While a surplus of sugar led to that anomaly, the loss of the wool floor price in 1991 and the subsequent sale of the stockpile gave exotic meat sheep breeds a foothold in Queensland, as producers explored other opportunities.
For Dorper Sheep Society board member David Curtis, it was more a case of needing a hardy animal for paddocks at Millmerran and no strong wool foundation that made Dorpers attractive.
He imported frozen embryos from Namibia and was the first in Australia to go through the breed standard course, travelling to South Africa for the final qualification.
He remembers imports beginning in general in the late 1990s and growers begin to experiment more with meat sheep in the early 2000s.
"People went from $50 a head for wool in the 1980s to $15/head, and shearers were getting older," he said.
"It was a steep learning curve when it started - there were no preconceived ideas about what to do.
"People were being innovative - double joining and running less ewes but breeding more often, scanning lambs, importing frozen embryos and so on."

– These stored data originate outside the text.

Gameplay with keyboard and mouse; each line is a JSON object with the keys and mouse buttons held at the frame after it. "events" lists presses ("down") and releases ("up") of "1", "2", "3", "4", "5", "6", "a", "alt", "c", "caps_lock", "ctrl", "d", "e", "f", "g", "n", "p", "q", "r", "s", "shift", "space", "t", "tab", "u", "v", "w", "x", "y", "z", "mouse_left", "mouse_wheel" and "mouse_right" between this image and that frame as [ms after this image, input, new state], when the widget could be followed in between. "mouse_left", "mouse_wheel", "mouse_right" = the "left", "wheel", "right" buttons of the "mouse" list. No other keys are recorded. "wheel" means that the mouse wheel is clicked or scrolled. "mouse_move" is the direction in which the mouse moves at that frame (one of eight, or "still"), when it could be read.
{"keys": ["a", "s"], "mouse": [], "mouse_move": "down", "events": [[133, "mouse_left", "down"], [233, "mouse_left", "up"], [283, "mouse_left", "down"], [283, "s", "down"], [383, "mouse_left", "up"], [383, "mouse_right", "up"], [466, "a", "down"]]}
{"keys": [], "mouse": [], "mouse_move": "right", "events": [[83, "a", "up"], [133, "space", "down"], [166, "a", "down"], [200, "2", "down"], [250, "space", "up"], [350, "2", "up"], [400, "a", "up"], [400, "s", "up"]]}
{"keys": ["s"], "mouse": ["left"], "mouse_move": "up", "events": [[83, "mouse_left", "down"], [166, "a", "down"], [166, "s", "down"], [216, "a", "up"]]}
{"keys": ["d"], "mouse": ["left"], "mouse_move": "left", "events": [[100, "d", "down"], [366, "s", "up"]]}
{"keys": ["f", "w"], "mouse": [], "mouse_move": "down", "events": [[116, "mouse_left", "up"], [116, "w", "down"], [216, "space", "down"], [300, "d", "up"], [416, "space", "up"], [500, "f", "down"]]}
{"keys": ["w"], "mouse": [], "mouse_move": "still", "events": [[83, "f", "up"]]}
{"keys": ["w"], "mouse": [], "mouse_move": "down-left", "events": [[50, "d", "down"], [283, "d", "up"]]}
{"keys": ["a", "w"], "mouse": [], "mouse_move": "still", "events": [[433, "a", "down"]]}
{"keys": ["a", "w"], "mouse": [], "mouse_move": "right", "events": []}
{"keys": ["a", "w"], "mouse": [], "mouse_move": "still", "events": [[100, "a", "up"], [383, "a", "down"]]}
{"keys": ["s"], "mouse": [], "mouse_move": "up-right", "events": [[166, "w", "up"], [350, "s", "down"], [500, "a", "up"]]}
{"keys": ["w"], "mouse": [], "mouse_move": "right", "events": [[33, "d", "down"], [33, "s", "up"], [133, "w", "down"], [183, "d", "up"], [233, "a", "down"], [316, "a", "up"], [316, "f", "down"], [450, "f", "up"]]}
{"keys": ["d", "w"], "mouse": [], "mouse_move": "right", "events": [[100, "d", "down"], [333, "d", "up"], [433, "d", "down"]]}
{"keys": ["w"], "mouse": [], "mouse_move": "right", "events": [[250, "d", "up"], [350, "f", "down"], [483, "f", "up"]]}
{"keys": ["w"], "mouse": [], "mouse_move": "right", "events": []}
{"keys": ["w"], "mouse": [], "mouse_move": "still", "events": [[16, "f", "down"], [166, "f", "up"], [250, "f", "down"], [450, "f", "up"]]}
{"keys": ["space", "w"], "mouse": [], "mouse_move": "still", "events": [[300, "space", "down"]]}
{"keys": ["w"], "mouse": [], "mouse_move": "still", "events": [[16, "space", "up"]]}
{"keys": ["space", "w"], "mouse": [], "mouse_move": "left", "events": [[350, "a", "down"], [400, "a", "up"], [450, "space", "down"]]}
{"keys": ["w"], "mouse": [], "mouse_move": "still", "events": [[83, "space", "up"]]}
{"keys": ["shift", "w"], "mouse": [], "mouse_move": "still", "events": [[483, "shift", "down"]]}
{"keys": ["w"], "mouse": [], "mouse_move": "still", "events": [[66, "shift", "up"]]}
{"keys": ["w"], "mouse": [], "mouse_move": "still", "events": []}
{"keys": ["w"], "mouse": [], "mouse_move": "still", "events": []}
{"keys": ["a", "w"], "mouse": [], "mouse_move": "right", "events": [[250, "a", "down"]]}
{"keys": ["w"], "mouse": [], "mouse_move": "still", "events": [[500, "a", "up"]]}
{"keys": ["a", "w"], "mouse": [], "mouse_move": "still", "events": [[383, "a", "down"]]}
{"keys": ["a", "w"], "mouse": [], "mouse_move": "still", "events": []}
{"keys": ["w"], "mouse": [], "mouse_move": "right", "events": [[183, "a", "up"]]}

In Mr Curtis' eyes, the best part of the meat market these days is how well organised it is, thanks to groundwork by MLA, Thomas Foods International, Arcadian Organics, and Roger Fletcher.
The latter left his Glen Innes home in 1969, buying 5500 sheep at Hughenden and Winton, railing them to Blackall and then walking them home.
"I got a lot of experience and a little bit of money," he said, adding that he had just wanted to make his way in the world, with money he'd saved up from rabbit trapping.
As well as the sheep, he had to buy horses from the ranger in Blackall, travelling his mob along the now little-used stock route past Homebush Station to Tambo, along the Ward, and via Charleville, Bollon and Dirranbandi.
"That's how they survived - 1300km in five-and-a-half months - thanks to mulga," Mr Fletcher recalled.
He did that for the next six years in the "biggest paddock in Australia", supplying store markets.
"The drover's camp is the greatest uni of all - you learn to cook, be the mechanic, the doctor and the weather forecaster," he said.
Fletchers International is now one of Australia's great agribusiness success stories and it's Roger's entrepreneurial drive that many credit Australia's current position at the top of the sheep meat export market to.